Satu lagi sosok inspiratif yang saya temui hari itu, meski sosok ini tidak menjadi pembicara apapun, orang di balik layar kegiatan Kelas Inspirasi adalah Anazkia sendiri.
Saya mengenal Anaz dari Kompasiana yang berlanjut dengan pertemenan di FB. Siapa sangka kalau ternyata kami bertetangga! Lucu memang, rumah kami satu komplek hanya beda blok tapi kenalan justru di dunia maya. Tapi wajar juga, kala itu Anaz masih jadi BMI di Malaysia saat awal saya mengenalnya.

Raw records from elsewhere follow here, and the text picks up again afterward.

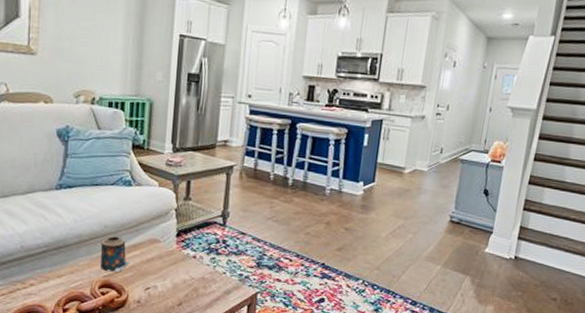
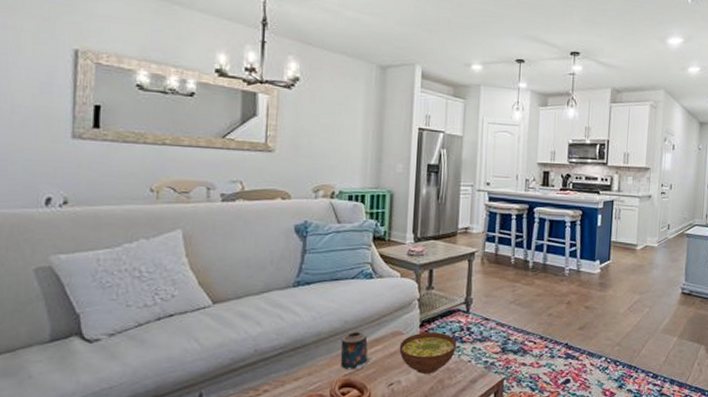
bowl: none [156,241,213,282] -> present [399,332,457,374]

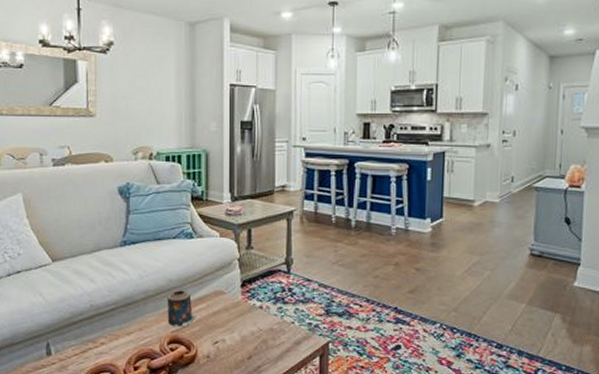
bowl: present [399,332,457,374] -> none [222,292,279,334]

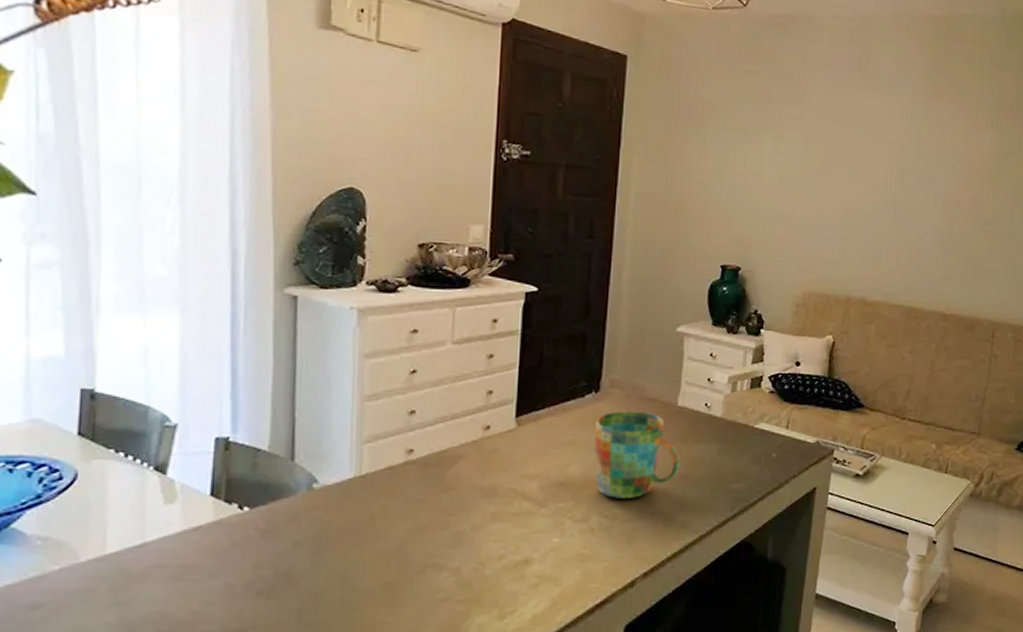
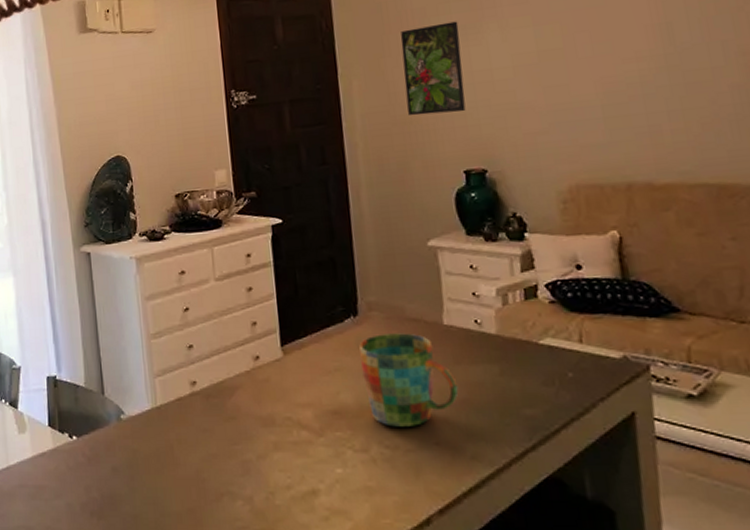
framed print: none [681,118,741,210] -> present [400,21,466,116]

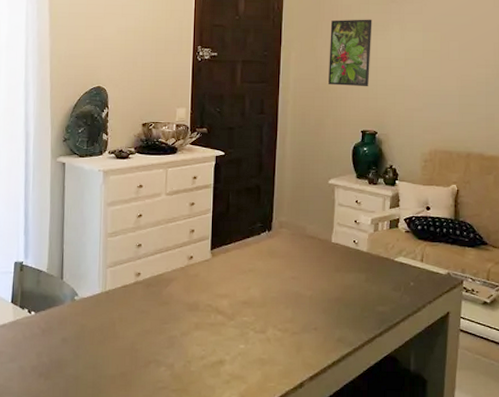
mug: present [359,333,459,427] -> none [269,246,336,316]

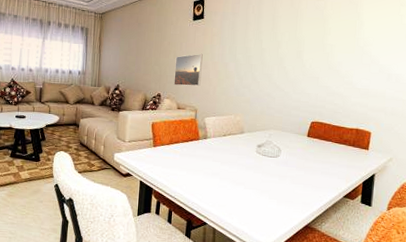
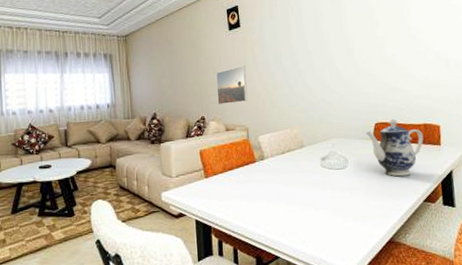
teapot: none [302,119,354,173] -> present [366,118,424,177]

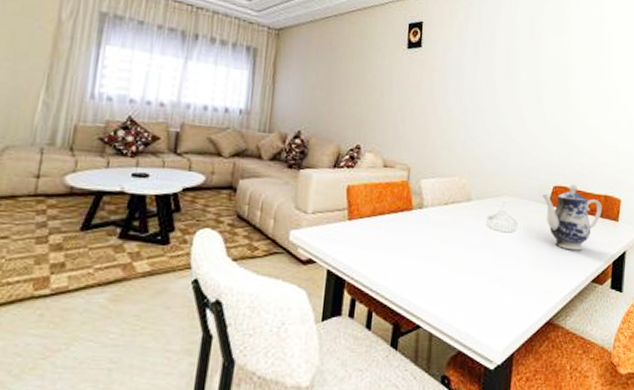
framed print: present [215,65,248,106] -> none [379,92,420,137]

Anaz adalah sosok yang tak banyak bicara tapi banyak bekerja. Komunitas Hibah Buku, Kelas Inspirasi, hanya salah dua dari sekian kegiatan sosial dimana Anaz terlibat di dalamnya. Diam-diam sudah lama saya kagum dengannya. Anaz bukan sosok educated kalau kategori ini hanya melihat pada legalitas ijazah sarjana saja. Secara materi pun tak berlebih. Dia sosok biasa. Yang lagi-lagi tak banyak bicara tapi banyak bekerja (bedalah sama yang ngaku doktor tapi hanya banyak omong. Menjijikan pula!) Anaz seakan mendobrak keterbatasan dirinya untuk berbuat lebih pada sesama. Pantaslah bila tabloid Nova mentasbihkan Anaz sebagai Perempuan Inspiratif Nova tahun lalu.

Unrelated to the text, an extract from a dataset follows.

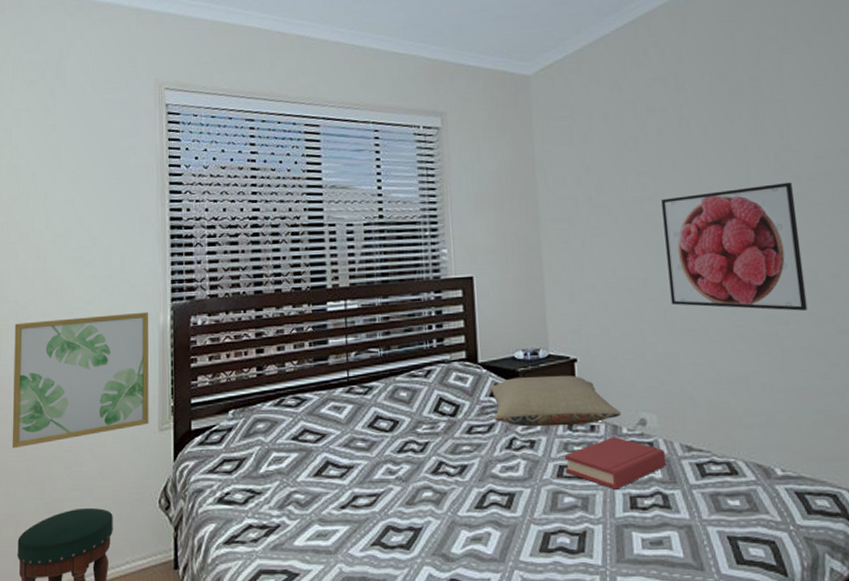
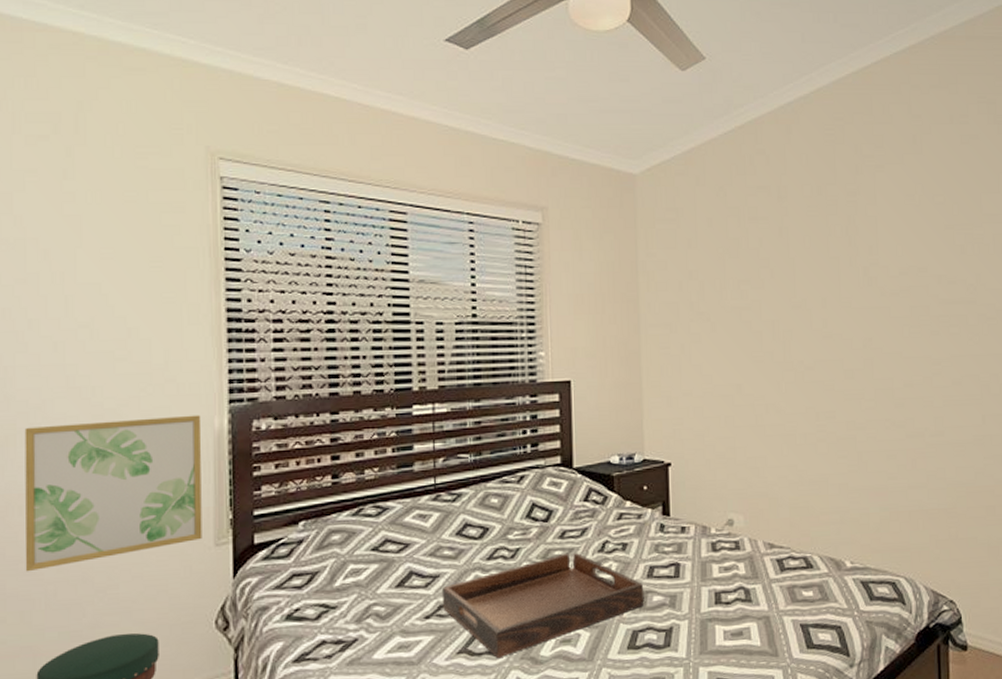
serving tray: none [355,449,555,553] -> present [441,553,645,659]
pillow: present [489,375,622,427] -> none [583,479,711,530]
hardback book: present [564,437,667,490] -> none [655,537,750,587]
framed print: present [661,182,808,311] -> none [759,295,883,417]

[caption caption="Bersama Anazkia (doc. Hesti Edityo)"]
Sejujurnya, sering terlintas pikiran di otak saya, “Ini Anaz pernah mikirin dirinya sendiri nggak, sih? Masih jomblo aja, nih, jadinya…”. Sorry, Naz, hehehehehehe…

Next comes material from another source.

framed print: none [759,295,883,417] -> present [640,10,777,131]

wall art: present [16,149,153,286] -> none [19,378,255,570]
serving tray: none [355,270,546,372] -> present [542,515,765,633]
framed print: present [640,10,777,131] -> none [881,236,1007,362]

Orang kadang berpikir, mikirin diri sendiri saja masih repot, apalagi mikirin orang lain. Kita sendiri masih kekurangan, kok ngasih orang lain. Nantilah kalau sudah jadi orang hebat dan kaya. Tapi ironisnya, saat sudah jadi orang hebat dan kaya hilang pula empati untuk sesama. Anazkia dan Arif Kirdiat menampikkan hal ini. Anaz yang mantan BMI mampu tetap memberi. Arif yang pengusaha mampu tetap berempati.
Sementara saya, baru sampai taraf kesindir dan merasa terinspirasi tapi belum berbuat sesuatu untuk negeri.